Task description |
From the listing below, reproduce word for word the part that opens with the line containing "At the last" and closes with the line containing "If you want"; reproduce nothing else.

Data records |
· · · · · · ·

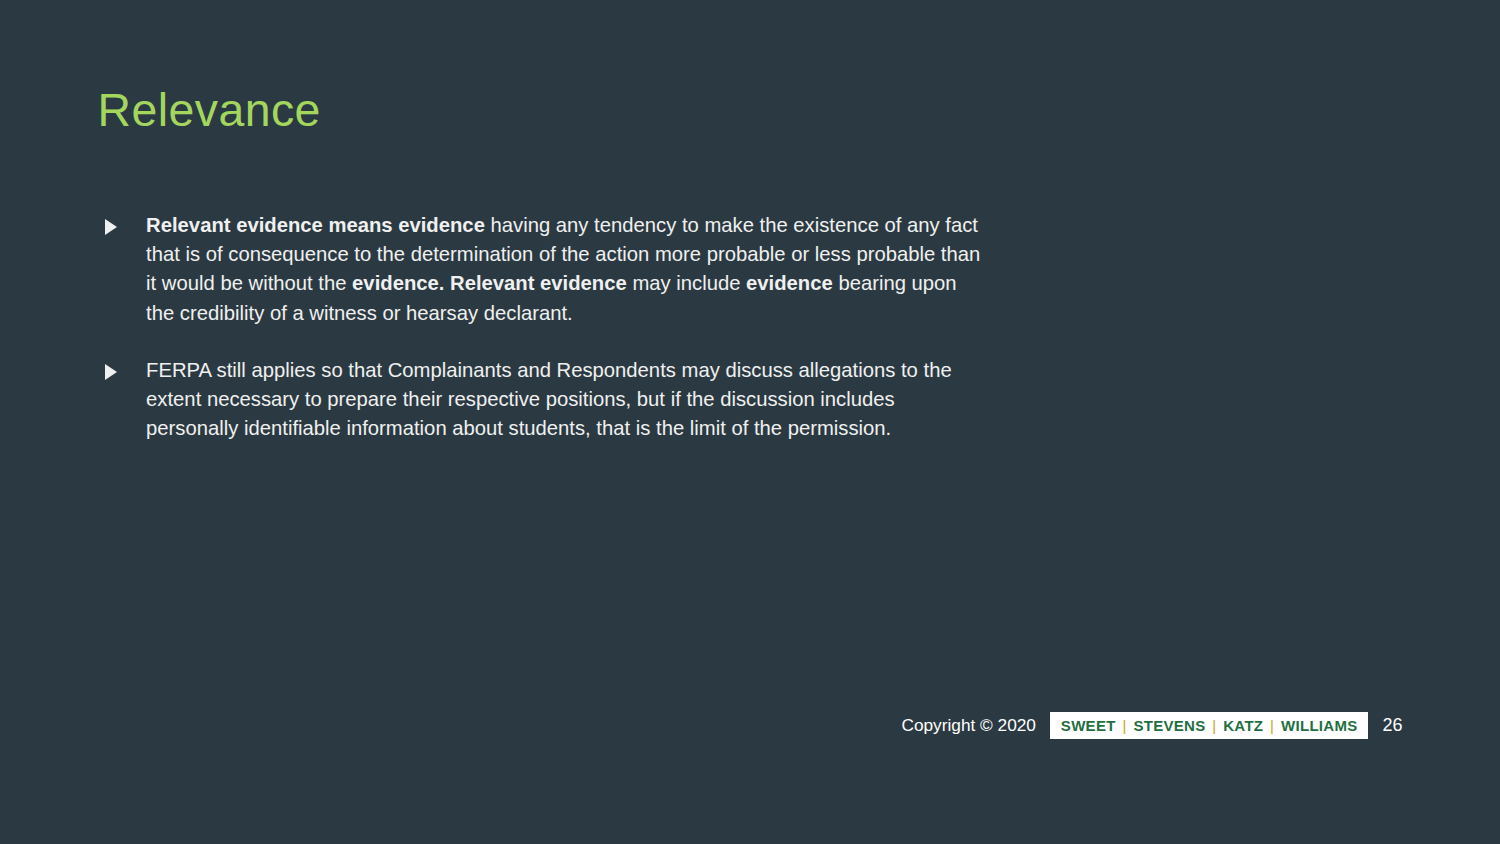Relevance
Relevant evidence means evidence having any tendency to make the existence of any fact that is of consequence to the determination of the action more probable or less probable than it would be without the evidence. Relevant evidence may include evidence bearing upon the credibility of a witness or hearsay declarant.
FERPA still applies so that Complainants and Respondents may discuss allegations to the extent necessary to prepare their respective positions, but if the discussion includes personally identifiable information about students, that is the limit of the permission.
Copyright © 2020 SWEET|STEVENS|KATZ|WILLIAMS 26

· · · · · · ·

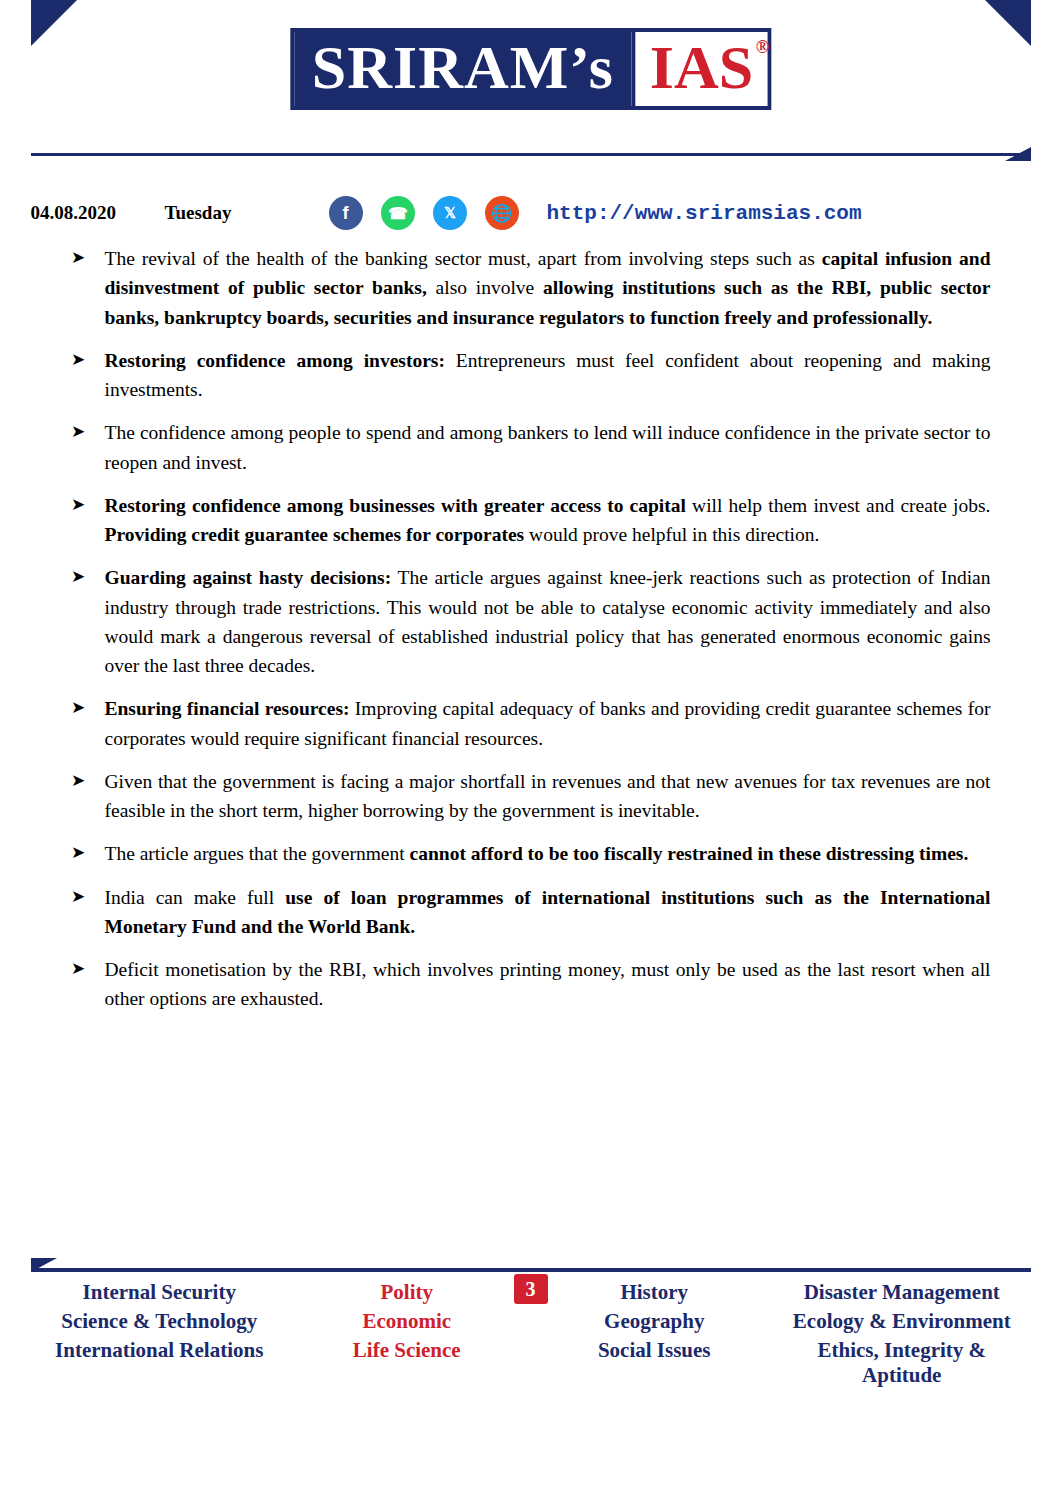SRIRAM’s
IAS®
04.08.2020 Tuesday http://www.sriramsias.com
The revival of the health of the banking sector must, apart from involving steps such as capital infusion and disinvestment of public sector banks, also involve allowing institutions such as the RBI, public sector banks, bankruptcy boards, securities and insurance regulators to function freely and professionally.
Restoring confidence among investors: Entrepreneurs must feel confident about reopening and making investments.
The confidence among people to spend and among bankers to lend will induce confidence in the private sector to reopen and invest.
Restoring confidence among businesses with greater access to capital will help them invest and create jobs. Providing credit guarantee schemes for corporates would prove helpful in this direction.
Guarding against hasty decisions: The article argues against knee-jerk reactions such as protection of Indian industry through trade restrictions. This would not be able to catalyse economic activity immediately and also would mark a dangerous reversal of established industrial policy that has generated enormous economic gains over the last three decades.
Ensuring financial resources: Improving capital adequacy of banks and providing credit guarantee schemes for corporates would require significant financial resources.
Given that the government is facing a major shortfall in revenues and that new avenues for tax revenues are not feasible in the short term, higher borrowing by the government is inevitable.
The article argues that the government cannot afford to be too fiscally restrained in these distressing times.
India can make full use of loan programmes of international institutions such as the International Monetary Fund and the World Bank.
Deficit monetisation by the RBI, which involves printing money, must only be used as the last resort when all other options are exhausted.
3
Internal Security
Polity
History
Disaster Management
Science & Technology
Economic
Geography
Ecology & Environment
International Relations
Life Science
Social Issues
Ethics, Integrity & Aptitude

· · · · · · ·

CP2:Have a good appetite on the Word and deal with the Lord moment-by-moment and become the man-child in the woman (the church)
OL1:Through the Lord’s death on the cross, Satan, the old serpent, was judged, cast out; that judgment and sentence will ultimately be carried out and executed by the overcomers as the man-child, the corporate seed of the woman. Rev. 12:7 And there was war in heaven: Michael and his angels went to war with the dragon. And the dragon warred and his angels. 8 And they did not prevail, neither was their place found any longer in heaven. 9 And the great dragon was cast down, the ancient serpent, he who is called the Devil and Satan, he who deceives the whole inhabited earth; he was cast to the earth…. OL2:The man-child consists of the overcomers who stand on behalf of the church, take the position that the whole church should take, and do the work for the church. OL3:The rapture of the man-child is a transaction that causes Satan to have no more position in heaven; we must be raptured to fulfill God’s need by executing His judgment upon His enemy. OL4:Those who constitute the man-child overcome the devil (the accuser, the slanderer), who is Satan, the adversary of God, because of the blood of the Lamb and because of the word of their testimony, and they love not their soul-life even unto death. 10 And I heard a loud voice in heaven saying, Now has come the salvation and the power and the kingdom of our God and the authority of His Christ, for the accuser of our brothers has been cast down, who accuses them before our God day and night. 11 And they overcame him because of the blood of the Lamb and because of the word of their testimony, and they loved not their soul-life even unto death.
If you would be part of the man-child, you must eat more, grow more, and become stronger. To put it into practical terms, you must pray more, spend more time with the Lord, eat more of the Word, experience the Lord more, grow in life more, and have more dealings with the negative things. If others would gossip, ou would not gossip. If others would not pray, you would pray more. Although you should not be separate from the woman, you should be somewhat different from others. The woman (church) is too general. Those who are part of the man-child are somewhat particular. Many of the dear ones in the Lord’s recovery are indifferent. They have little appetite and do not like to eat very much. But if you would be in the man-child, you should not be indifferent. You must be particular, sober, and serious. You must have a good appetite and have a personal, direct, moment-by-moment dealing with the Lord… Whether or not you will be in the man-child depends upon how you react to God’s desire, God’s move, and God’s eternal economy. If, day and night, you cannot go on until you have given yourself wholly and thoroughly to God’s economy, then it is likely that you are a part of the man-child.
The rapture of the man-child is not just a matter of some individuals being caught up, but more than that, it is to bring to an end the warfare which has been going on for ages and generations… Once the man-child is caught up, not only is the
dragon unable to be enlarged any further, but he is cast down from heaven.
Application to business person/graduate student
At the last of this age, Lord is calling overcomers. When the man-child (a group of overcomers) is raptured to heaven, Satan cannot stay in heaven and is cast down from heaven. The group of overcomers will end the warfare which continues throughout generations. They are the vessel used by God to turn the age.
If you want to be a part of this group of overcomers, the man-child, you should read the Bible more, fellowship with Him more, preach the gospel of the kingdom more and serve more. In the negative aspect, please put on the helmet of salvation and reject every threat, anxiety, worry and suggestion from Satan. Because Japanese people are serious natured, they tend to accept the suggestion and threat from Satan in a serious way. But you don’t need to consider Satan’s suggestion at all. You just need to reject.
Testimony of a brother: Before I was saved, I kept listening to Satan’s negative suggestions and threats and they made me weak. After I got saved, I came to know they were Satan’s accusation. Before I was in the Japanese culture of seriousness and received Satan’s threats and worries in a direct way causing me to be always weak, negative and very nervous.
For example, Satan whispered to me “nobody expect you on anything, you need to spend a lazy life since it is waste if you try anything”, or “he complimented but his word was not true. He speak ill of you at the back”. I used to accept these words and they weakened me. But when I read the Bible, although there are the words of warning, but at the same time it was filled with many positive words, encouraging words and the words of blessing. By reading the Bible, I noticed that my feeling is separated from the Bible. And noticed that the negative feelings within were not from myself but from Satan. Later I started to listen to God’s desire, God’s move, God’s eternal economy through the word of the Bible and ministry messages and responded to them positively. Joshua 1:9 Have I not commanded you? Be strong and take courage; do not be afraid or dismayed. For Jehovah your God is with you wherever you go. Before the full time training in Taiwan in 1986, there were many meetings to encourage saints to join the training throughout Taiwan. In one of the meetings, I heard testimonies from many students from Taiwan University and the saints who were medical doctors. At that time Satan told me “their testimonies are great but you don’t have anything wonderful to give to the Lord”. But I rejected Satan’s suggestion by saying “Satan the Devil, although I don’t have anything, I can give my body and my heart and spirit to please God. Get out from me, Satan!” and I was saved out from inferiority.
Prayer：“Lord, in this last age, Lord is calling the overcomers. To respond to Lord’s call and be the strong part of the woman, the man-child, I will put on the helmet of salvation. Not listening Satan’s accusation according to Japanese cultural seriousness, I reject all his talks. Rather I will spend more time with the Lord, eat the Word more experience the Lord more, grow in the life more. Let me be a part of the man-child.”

· · · · · · ·

Exercise output |
At the last of this age, Lord is calling overcomers. When the man-child (a group of overcomers) is raptured to heaven, Satan cannot stay in heaven and is cast down from heaven. The group of overcomers will end the warfare which continues throughout generations. They are the vessel used by God to turn the age.
If you want to be a part of this group of overcomers, the man-child, you should read the Bible more, fellowship with Him more, preach the gospel of the kingdom more and serve more. In the negative aspect, please put on the helmet of salvation and reject every threat, anxiety, worry and suggestion from Satan. Because Japanese people are serious natured, they tend to accept the suggestion and threat from Satan in a serious way. But you don’t need to consider Satan’s suggestion at all. You just need to reject.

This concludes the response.